In the text excerpt on multithreaded code, how many synchronization operations does the "beautiful design" use?

> _Text excerpt_
/---
No offense, but you're nuts. ;) Multithreaded code is nearly always
much, much more difficult to deal with. It's the sort of thing where you
start out thinking "gee, I'm not sharing much of anything, it should be
a no brainer" and throwing in a little bit of locking, and then go to
"oops, there's one rare case where this will deadlock, better go throw
in a little more synchronization", to "crap, lemme start over and design
this thing right", to "aha! I've got a beautiful design that I've
practically *proved* is correct with almost no overhead in the common
case, and with only half a dozen synchronization operations", to "oh
damn, I didn't think that would ever happen. But surely it's a small
change to prevent this stupid little deadlock", to "no, these
incremental fixes will never work, I'm gonna have to redesign the whole
thing, but this time I'll get it right", to "now why the hell did I ever
start this in the first place?"

It's *always* simple when you think about it at a high level. And in my
experience and that of many people I know, it's always incredibly hairy
by the time you're done implementing it. Now add to that the problems
with getting the debugger to work with it, profilers to do the right
thing, etc. (and remember, you're raising the bar for everyone _else_
who might want to hack on the code, or just submit detailed bug
reports.)
\---
> _Stored data entries_
/---
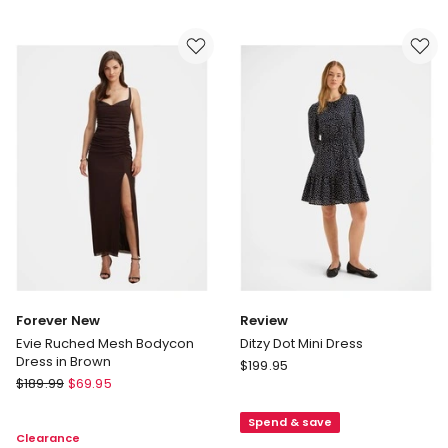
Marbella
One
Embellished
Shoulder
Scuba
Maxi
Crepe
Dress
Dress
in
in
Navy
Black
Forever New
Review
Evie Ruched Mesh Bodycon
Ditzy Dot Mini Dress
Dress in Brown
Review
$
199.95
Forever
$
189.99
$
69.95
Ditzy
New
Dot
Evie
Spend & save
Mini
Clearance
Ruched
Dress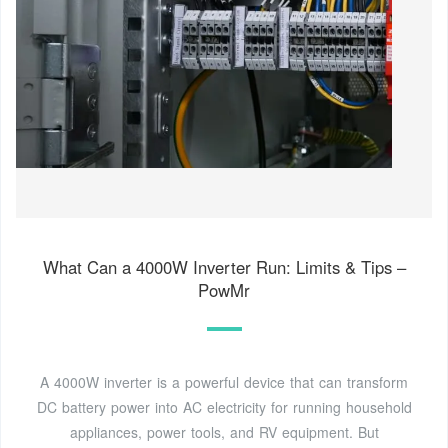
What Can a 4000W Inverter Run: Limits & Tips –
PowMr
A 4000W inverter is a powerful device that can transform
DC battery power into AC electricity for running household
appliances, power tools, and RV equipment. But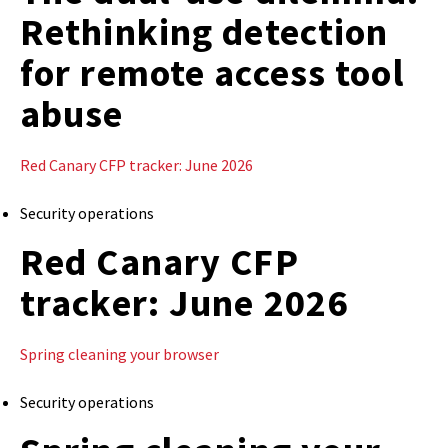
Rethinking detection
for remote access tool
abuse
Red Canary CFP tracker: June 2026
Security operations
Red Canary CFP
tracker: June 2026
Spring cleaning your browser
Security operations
\---
/---
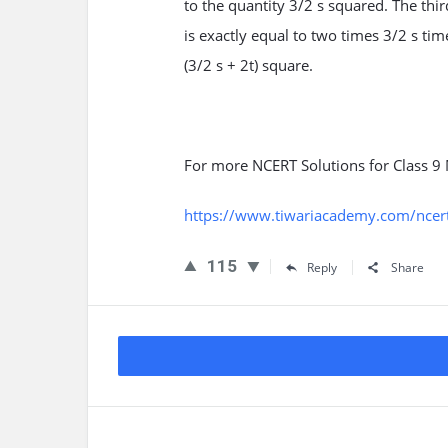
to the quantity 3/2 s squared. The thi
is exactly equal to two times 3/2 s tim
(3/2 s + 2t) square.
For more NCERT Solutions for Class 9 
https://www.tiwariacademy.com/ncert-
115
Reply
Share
\---
> _Task output_
Only half a dozen.